Mélanie Fazi
Serpentine
Gallimard, Folio SF
2010
Serpentine est un recueil qui renferme dix nouvelles fantastiques. Les amateurs du fantastique comme on l'écrivait au XIXe siècle, sans nécessairement s'intéresser aux Ghost Stories, devront passer leur chemin. Ces dix nouvelles exposent des univers réalistes marqués du sceau de l'étrange. Il serait erroné d'écrire que l'étrange s'y insinue. L'étrange est déjà là quand le lecteur s'introduit dans la nouvelle, et les personnages semblent très bien s'en accommoder qu'il s'agisse de partir en quête d'un bien perdu «Le faiseur de pluie», d'un être cher «Elégie», «Rêves de cendre», «Matilda», ou de faire disparaître une partie de leur vie «Serpentine», «Petit théâtre de la rame», «Ghost Town Blues». Des thèmes récurrents entrelacent les nouvelles: le questionnement autour de la mémoire et des métamorphoses du corps comme vecteurs d'identité. Que convient-il d'effacer pour se libérer d'un fardeau ? Se faisant, resterons-nous les mêmes ? Comment s'inscrire dans son corps ? Comment retrouver un être dont le corps s'est métamorphosé ?

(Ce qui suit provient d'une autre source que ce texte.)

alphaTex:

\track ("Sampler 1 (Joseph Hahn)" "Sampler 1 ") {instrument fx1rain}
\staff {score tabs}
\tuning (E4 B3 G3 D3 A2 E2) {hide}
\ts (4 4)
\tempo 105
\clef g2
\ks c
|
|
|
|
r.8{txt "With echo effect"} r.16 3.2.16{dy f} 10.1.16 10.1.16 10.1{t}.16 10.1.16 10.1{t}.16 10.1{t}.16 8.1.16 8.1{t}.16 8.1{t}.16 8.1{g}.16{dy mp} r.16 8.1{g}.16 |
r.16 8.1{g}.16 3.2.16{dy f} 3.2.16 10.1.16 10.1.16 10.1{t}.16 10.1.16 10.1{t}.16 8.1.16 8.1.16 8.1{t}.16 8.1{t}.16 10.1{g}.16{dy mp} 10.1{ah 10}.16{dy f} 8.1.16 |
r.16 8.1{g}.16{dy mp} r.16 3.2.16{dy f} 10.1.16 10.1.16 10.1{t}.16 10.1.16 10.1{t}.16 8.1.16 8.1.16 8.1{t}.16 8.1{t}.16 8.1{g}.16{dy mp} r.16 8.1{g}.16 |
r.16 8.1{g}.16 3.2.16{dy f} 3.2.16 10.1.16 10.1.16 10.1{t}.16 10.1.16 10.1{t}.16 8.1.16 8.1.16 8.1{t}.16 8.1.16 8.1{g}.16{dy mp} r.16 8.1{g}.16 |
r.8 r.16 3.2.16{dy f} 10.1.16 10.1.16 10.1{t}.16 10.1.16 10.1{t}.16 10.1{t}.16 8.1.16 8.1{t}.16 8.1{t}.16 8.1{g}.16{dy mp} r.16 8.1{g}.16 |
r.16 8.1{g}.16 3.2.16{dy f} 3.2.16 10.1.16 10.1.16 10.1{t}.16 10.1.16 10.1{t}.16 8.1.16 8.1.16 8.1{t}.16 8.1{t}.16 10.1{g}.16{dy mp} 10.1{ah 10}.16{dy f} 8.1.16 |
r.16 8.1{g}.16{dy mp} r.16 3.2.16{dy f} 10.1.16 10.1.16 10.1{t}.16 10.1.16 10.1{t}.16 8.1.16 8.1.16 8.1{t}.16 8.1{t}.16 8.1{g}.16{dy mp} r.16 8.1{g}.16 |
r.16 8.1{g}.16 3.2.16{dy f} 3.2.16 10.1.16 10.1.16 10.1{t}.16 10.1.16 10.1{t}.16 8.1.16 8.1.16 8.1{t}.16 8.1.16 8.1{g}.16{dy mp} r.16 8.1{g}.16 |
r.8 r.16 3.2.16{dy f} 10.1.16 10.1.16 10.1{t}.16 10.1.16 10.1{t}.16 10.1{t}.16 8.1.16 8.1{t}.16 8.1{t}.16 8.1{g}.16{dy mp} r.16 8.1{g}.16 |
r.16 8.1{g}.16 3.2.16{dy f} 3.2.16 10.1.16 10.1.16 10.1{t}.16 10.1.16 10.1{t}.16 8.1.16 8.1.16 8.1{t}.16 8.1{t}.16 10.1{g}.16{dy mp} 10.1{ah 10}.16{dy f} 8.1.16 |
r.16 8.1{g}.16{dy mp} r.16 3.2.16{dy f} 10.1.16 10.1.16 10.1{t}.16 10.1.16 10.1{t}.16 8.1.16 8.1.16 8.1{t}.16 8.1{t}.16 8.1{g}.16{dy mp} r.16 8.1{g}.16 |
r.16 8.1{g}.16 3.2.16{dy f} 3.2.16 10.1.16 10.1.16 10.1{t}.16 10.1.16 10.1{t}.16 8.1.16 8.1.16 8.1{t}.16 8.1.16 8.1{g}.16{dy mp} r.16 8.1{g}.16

L'intérêt du recueil réside notamment dans sa générosité générique et narratologique. On retrouve des nouvelles qui relèvent du conte merveilleux «Elégie», «Le faiseur de pluie», du pastiche «Mémoire des herbes aromatiques», du polar «Serpentine», «Matilda», «Le passeur», et même du western «Ghost Town Blues». La plupart des nouvelles sont racontées à la première personne, comme le veut la tradition fantastique, néanmoins leurs narrateurs sont très variés: deux criminels dont l'un est peintre et l'autre tableau, une mère dont les enfants ont disparu, et des adolescentes fascinées par le feu, égarées sur une aire d'autoroute ou groupies. D'autres nouvelles osent la troisième personne « Le faiseur de pluie» et surtout la polyphonie «Petit théâtre de rame».
La musique hante le recueil, au point que le lecteur sera tenté d'aller voir ailleurs pour connaître ou redécouvrir cette bande son qui accompagne l'écriture. Ainsi, au détour d'une aire d'autoroute, on retrouvera Patti Smith, Robert Plant, le titre « Vénus » du groupe Télévision, ou celui «Jig of life» de Kate Bush. Puis la nouvelle «Matilda» viendra aiguillonner les lecteurs friands d'énigmes et de références détournées. La musique, c'est aussi celle de la langue de Mélanie Fazi qui nous promène dans sa galerie des styles. Pourtant, en dépit de toutes les qualités de cet ouvrage, il reste comme une lettre morte. Agréable promenade à laquelle il manque l'essentiel: l'empreinte du fantastique laissée sur les doigts et le quotidien du lecteur.